By Bridgette Sulicich

With its elegant and unique architecture, Green Square Library was the perfect setting to capture the theme of the evening: a celebration of innovation. Not only were the UTS students’ Microflix films shown for the incredible pieces of artwork that they are, they were deconstructed and built upon by a myriad of installations that showcased both the filmmakers’ talents and highlighted the microfiction that they were based upon.

Guests were invited to explore three levels of the library tower, where they would experience three different explorations of select Microflix films.

The Anything Room

On the top floor, the Anything Room hosted the Page to Screen Adaptation session, run by Deb Szapiro, where she invited the filmmakers to discuss their inspiration, motivation and the process of creating their shorts. Each film was shown twice – sandwiching the discussion so that viewers were able to first experience the raw emotion of the pieces and draw their own conclusions. The second viewing was then coloured by the filmmakers’ aspirations and intentions.

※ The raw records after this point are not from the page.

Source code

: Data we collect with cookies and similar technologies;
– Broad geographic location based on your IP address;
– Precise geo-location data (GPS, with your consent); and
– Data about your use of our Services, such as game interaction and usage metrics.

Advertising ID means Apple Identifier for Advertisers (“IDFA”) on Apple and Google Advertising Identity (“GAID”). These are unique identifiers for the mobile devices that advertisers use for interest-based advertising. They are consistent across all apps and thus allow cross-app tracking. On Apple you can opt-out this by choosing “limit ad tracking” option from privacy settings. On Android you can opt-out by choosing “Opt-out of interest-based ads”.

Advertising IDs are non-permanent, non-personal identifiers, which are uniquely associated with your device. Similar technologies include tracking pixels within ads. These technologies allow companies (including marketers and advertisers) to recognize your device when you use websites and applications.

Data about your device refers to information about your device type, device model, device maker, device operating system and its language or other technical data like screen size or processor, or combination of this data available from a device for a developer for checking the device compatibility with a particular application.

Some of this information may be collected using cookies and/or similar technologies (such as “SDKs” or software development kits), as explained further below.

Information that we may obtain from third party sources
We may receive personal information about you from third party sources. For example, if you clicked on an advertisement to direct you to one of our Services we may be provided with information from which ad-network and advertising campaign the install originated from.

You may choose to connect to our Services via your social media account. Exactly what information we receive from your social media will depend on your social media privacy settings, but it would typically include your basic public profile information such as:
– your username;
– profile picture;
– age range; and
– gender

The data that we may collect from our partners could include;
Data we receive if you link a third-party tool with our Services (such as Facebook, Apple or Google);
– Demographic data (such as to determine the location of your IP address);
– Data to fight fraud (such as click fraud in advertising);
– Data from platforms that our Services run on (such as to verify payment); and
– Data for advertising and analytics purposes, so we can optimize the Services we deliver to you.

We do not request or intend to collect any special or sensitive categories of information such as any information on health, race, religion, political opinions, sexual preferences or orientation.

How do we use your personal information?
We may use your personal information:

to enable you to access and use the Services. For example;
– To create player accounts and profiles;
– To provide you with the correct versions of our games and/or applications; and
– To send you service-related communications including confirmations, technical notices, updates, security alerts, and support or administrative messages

Some filmmakers were also lucky enough to have their microfiction author in the audience, allowing the writers to share their feedback about how they thought their piece would translate to the screen and what it’s like to see new interpretations of their writing.

I loved hearing students discuss the process of making the films, and the thought that went into their decisions. They were so articulate and the films were top-notch.” – Shady Cosgrove (Author of ‘Self Medication’ and University of Wollongong teacher of Creative Writing


Still From ‘Die Like A Kelly’, adapted from Dorothy Simmons ‘On The Hour’


The Music Room

Here, we were treated to Sound in Microflix which showcased some incredible sound improvisation by Stephen Adams and Will Hansen. A projection of eight Microflix films ran continuously, showing each piece twice in a row. The first play was accompanied by an array of piano, bass and percussive soundscapes designed on the spot by the two performers, which was then contrasted by the short’s intended soundtrack on the second play through. Experiencing the almost overwhelmingly intense life given to each film by the live music was, in the most literal sense of the word, awesome. To hear how the Music and Sound Design students had envisioned the films’ soundtracks brought new light to the limitless interpretations that are possible in an event like this.

“The musicians improvising their own soundscapes were innovative and just as the films reinterpreted the source stories, these new sounds created a fresh interpretation of the images in the microflix.” – Brenda Proudfoot (Newcastle author of ‘Down The Rabbit Hole’, whose story was the basis of the Diversity Award.

The Computer Lab

Our last installation was Frame by Frame Microflix, conducted by George Catsi. Here, two films were played through and the audience was given the opportunity to shout out ‘STOP!’ at any point. Wherever the film paused would lead to a discussion from the filmmakers about their specific vision for that frame or scene. This room gave us an opportunity to understand the creative and technical processes that go into making a Microflix film, and really delve in to the minds of the creators. John Carey, whose work ‘Aurora Australis’ was adapted into the microflix film ‘Sweet Dreams’, stopped by to lend us his thoughts when writing the piece. Kezia Suryaputra was the filmmaker for ‘Sweet Dreams’.

I was impressed by the talent on offer and by the efforts of everyone involved” – John Carey (Author of ‘Aurora Australias’ and ‘Left Out’, which was performed during the Multi-media Performance)


Still from ‘Rabbit Hole’, adapted from Brenda Proudfoot’s ‘Down The Rabbit Hole’


The Main Event

Each floor’s session ran through twice, giving guests the opportunity to explore all that the night had to offer. After the second session had wrapped up, everyone was invited down to the Main Auditorium for refreshments and a multi-media performance that gave a new perspective to some of the films we had already seen throughout the night, as well as some new pieces. Actors Grace Naoum and James Thomasson gave voice to an array of incredible microfiction before a backdrop of a still taken from each piece’s film adaptation. Some performances were accompanied by pre-recorded soundscapes that transported you into the heart of the story. We also had readings from three authors, Alana Hicks, Debra Le Nepveu and John Carey, who captivated the audience and breathed life into the words they had so expertly written.

What a lovely experience, to be handed your work back in another form, interpreted creatively by people who are working in another medium!” – Christine Howe (Author of ‘Sea Womb’ and University of Wollongong teacher of Creative Writing)


Still from ‘On the Hour’, adapted from Debra Le Nepveu’s ‘End of Days’


Being a part of a night that celebrated such an amazing array of talent was an experience I am not likely to forget in this lifetime, and it could only have been designed by the visionary that is Bronwyn Mehan. Her impeccable eye for exciting approaches to presenting short stories could only have been realised with the help of Debra Szapiro, George Catsi, and James Hazel, whose video, audio and emceeing expertise made the night to flow so smoothly.